Excerpted records:
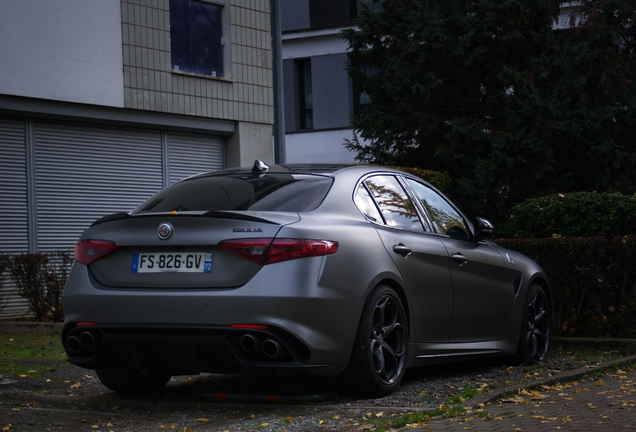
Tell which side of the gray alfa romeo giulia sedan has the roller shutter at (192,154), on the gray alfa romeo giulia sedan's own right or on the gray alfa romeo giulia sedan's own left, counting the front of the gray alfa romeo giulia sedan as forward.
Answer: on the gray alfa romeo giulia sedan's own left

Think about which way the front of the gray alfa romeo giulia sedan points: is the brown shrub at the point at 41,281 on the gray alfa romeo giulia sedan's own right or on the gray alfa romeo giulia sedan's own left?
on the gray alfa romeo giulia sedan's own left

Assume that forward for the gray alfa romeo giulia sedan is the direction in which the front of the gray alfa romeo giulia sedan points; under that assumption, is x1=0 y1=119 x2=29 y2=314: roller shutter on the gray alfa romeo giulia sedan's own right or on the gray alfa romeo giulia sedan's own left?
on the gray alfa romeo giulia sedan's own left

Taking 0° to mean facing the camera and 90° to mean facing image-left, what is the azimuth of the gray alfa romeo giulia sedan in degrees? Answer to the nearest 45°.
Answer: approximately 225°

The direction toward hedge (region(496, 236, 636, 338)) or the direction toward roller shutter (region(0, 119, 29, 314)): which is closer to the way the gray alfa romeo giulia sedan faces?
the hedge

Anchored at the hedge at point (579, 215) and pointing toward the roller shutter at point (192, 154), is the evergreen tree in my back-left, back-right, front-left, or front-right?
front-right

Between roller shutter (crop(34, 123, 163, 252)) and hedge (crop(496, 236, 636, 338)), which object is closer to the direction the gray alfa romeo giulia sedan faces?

What to do: Write out the records above word for word, starting at the line that contains "Taking 0° to" and continuing through the last line of the records, with both of those lines included.

Response to this exercise:
Taking 0° to mean facing the camera and 90° to mean facing image-left, what is the azimuth of the gray alfa romeo giulia sedan in degrees? Answer to the nearest 45°.
Answer: approximately 225°

The direction toward hedge (region(496, 236, 636, 338)) or the direction toward roller shutter (region(0, 119, 29, 314)): which is closer to the way the gray alfa romeo giulia sedan faces?
the hedge

Anchored at the hedge at point (579, 215) and pointing toward the roller shutter at point (192, 154), is the evergreen tree in my back-left, back-right, front-left, or front-right?
front-right

Between roller shutter (crop(34, 123, 163, 252)) and hedge (crop(496, 236, 636, 338)), which object is closer to the direction the gray alfa romeo giulia sedan faces?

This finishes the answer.